Paularo: la sala Pineta, quel dancing degli anni belli

di Dino Menean

Il dancing Pineta è una sala da ballo ormai desueta a Saletti di Paularo. E come tutte le cose desuete ha in sé oltre al normale logorio causato dal tempo, un’aura di nostalgica malinconia. Non era cosí ai tempi del suo splendore. Allora si riempiva all’inverosimile nelle feste di Natale, Capodanno, Ferragosto. Si era cosí in tanti stretti e pigiati, che davvero per i ballerini risultava un impresa ardua muoversi e danzare. Quante coppie si sono avvicendate, perdute, ritrovate. Quanti amori sbocciati, vissuti e poi… finiti. Nell’arco della sua lunga attività si sono esibiti nella sua sala diversi gruppi e orchestrine.
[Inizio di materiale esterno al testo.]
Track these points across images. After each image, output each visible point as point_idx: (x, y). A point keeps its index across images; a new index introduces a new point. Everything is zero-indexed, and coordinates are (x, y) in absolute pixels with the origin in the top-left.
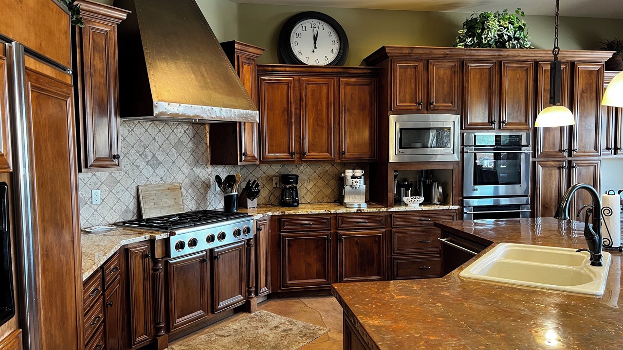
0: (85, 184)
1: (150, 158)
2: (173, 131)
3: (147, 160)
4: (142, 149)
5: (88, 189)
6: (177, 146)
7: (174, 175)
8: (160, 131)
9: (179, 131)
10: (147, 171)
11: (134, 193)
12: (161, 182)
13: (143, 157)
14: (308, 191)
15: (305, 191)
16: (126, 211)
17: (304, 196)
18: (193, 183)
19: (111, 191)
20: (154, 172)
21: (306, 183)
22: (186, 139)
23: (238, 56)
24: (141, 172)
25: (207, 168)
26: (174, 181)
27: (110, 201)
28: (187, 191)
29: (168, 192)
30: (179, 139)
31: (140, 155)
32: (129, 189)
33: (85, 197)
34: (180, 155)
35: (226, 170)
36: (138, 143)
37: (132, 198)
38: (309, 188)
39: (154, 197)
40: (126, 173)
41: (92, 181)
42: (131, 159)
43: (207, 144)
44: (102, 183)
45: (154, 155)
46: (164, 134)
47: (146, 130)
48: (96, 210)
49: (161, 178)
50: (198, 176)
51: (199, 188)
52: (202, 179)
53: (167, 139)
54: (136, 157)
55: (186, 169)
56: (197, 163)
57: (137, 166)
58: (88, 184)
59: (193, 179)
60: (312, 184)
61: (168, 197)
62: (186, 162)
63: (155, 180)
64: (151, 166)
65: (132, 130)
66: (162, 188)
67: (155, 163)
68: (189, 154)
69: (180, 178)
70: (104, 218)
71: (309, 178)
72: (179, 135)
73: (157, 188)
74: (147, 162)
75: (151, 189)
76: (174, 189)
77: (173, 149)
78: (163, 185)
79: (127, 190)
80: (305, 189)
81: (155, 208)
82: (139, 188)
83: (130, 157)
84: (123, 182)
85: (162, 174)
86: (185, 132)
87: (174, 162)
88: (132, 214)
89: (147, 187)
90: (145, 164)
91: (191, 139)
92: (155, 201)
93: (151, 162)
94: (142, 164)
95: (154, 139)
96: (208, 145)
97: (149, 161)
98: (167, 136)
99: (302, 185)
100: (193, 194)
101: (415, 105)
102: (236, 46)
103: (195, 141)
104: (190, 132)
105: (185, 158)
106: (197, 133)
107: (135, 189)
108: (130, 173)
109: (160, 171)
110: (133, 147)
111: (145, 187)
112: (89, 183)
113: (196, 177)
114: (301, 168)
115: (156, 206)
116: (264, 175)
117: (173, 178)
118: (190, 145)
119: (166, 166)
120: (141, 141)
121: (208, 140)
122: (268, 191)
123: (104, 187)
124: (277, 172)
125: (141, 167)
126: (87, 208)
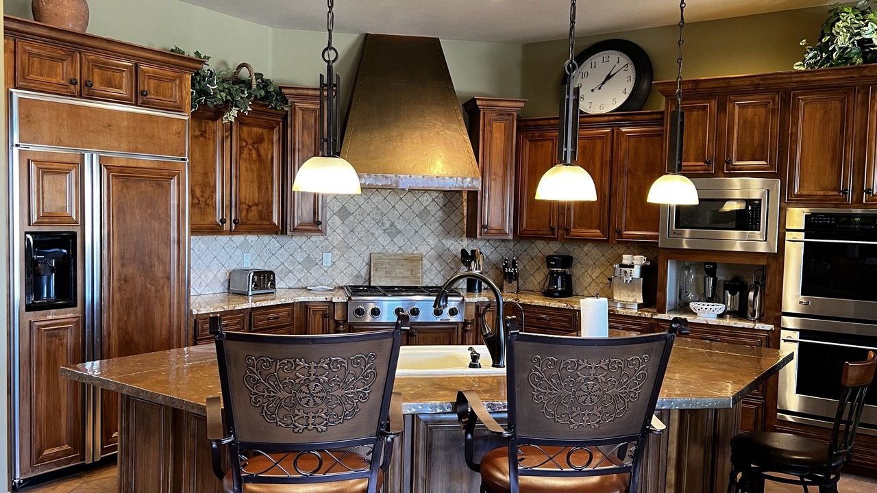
0: (317, 247)
1: (387, 226)
2: (418, 199)
3: (384, 228)
4: (378, 217)
5: (319, 251)
6: (424, 214)
7: (416, 246)
8: (401, 199)
9: (425, 199)
10: (384, 240)
11: (366, 260)
12: (400, 252)
13: (380, 225)
14: (593, 280)
15: (589, 280)
16: (357, 276)
17: (586, 288)
18: (440, 256)
19: (343, 255)
20: (392, 240)
21: (590, 269)
22: (434, 208)
23: (484, 113)
24: (376, 239)
25: (462, 240)
26: (415, 252)
27: (341, 264)
28: (432, 264)
29: (405, 262)
30: (425, 207)
31: (377, 223)
32: (362, 256)
33: (316, 258)
34: (425, 224)
35: (491, 244)
36: (375, 211)
37: (364, 264)
38: (594, 276)
39: (386, 266)
40: (360, 239)
41: (324, 244)
42: (366, 226)
43: (463, 214)
44: (334, 247)
45: (393, 223)
46: (406, 202)
47: (385, 198)
48: (326, 272)
49: (400, 248)
50: (448, 249)
51: (449, 262)
52: (454, 253)
53: (410, 207)
54: (372, 225)
55: (432, 241)
56: (447, 233)
57: (372, 234)
58: (320, 247)
59: (440, 252)
60: (598, 271)
61: (404, 267)
62: (433, 232)
63: (392, 249)
64: (388, 234)
65: (369, 198)
66: (398, 257)
67: (393, 232)
68: (437, 224)
69: (424, 249)
70: (334, 280)
71: (594, 263)
72: (425, 204)
73: (393, 257)
74: (385, 231)
75: (384, 257)
76: (414, 261)
77: (417, 218)
78: (400, 254)
79: (359, 256)
80: (589, 276)
81: (386, 277)
82: (372, 255)
83: (365, 224)
84: (356, 248)
85: (401, 243)
86: (433, 200)
87: (416, 232)
88: (363, 280)
89: (381, 255)
90: (382, 232)
91: (441, 208)
92: (387, 270)
93: (389, 231)
94: (378, 232)
95: (394, 207)
96: (465, 214)
97: (386, 229)
98: (409, 205)
99: (586, 271)
100: (439, 268)
101: (703, 164)
102: (478, 103)
103: (447, 211)
104: (441, 201)
105: (432, 228)
106: (449, 201)
107: (368, 256)
108: (364, 240)
109: (399, 240)
110: (369, 215)
111: (379, 255)
112: (321, 245)
113: (445, 250)
114: (586, 249)
115: (387, 275)
116: (540, 254)
117: (414, 248)
118: (440, 214)
119: (406, 235)
120: (378, 209)
121: (465, 209)
122: (543, 276)
123: (336, 251)
124: (555, 252)
125: (377, 234)
126: (317, 268)
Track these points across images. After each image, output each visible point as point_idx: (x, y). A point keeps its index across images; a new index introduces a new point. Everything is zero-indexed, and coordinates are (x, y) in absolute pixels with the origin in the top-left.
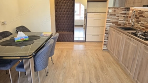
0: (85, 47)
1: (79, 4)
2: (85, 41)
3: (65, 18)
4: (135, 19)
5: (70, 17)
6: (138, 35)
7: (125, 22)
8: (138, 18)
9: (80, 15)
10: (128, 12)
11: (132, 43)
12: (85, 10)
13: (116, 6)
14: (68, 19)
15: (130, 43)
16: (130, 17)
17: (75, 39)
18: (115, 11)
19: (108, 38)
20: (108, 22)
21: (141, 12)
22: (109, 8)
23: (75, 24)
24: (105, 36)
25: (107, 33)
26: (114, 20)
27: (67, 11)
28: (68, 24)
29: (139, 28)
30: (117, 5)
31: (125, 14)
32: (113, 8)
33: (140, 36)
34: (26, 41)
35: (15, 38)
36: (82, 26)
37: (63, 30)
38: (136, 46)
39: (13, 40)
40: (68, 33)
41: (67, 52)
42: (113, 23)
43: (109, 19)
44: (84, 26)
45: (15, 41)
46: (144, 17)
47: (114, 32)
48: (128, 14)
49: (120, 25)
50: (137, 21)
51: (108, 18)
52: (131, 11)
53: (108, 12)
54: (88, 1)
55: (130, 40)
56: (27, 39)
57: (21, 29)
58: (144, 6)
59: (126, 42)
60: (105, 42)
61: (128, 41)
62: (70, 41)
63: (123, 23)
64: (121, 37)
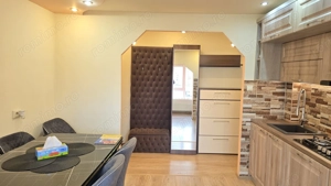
0: (197, 169)
1: (181, 68)
2: (196, 152)
3: (151, 99)
4: (307, 107)
5: (162, 96)
6: (320, 148)
7: (285, 111)
8: (314, 106)
9: (183, 89)
10: (289, 91)
11: (306, 167)
12: (195, 80)
13: (260, 79)
14: (159, 102)
15: (302, 167)
16: (295, 102)
17: (174, 146)
18: (260, 88)
19: (248, 146)
20: (247, 110)
21: (318, 93)
22: (247, 82)
23: (174, 108)
24: (243, 143)
25: (247, 137)
26: (260, 108)
27: (156, 85)
28: (158, 113)
29: (319, 128)
30: (264, 77)
31: (283, 94)
32: (255, 82)
33: (324, 150)
34: (62, 156)
35: (39, 150)
36: (189, 113)
37: (147, 125)
38: (317, 174)
39: (32, 155)
40: (158, 131)
41: (154, 180)
42: (258, 113)
43: (250, 106)
44: (194, 114)
45: (36, 158)
46: (326, 104)
47: (262, 135)
48: (290, 95)
49: (274, 118)
50: (312, 111)
51: (245, 102)
52: (295, 90)
53: (245, 90)
54: (201, 66)
55: (303, 158)
56: (66, 153)
57: (54, 125)
58: (323, 83)
59: (293, 161)
60: (242, 156)
61: (297, 160)
62: (162, 151)
63: (282, 114)
64: (281, 149)
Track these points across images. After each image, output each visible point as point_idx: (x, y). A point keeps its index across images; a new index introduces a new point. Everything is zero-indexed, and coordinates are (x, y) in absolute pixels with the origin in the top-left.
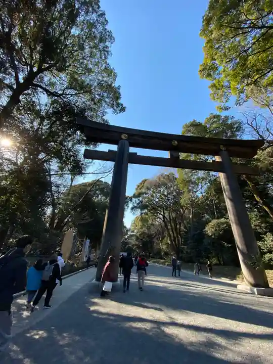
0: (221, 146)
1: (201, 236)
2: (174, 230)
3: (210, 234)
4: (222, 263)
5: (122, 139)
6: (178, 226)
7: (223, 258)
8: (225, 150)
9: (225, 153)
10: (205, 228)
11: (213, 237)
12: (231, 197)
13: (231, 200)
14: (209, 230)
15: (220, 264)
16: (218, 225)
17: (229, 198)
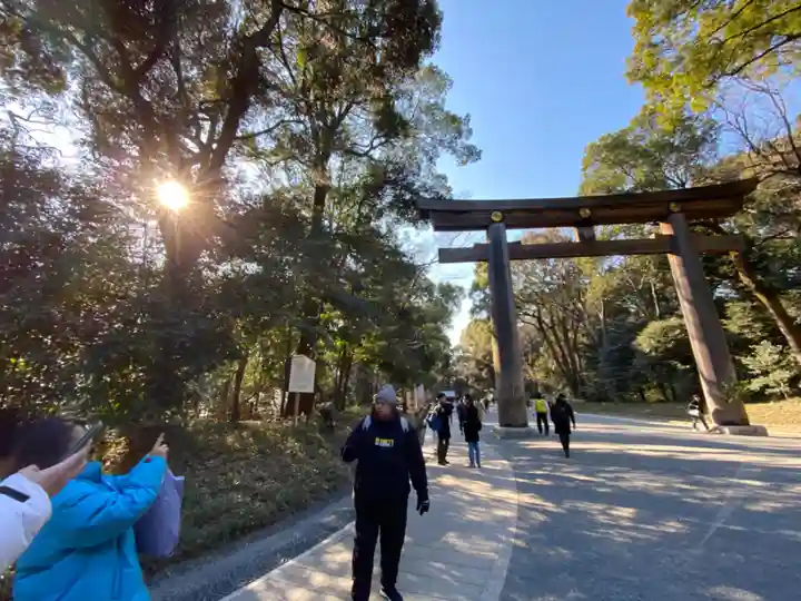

Ci hanno suonato i magnifici “Lunatici” e gli ancor piú magnifici “Alpen-Echo”. Ma io e i miei amici la preferivamo quelle domeniche estive prima e dopo le partite di calcio. La grande sala era semivuota il juke-box troneggiava nel centro. La musica si spandeva, si riversava nell’aria, giungeva fin su al paese. I piú audaci di noi si lanciavano in sfrenati “shake”. I fortunati si perdevano fluttando nel dolce ballo del mattone. Il dancing Pineta era se non il centro e il motore, sicuramente parte integrante della vita ludica di Paularo: “Ci vediamo in Pineta”. “Facciamo quattro salti in Pineta”. Ci sono passato alcuni giorni fa e un botto al cuore mi ha trattenuto. Bloccato. Vedendo il locale grigio e deserto. L’area del parcheggio invasa da erbe e cardi. E mentre me ne stavo cosí deluso e amareggiato, combattuto tra la rabbia e la tristezza mi sono visto come d’incanto giungere con il mio “600” parcheggiare, scendere con gli amici, entrare alla spicciolata. La grande sala rumoreggiava, le luci soffuse, la musica echeggiava. E lassú in un angolo confusa quella ragazzina (chissà dove sarà?) che mi aveva rubato il cuore. Quanto sono rimasto cosí in silenzio, sospeso tra sogno e realtà. Un attimo, un’eternità. Non so. Andando, perché bisogna sempre e comunque andare, ho abbracciato ancora una volta con lo sguardo il dancing Pineta. Quel che ne rimane. Un magnifico ricordo che mi piace condividere con Attilio, batterista dei “Lunatici”.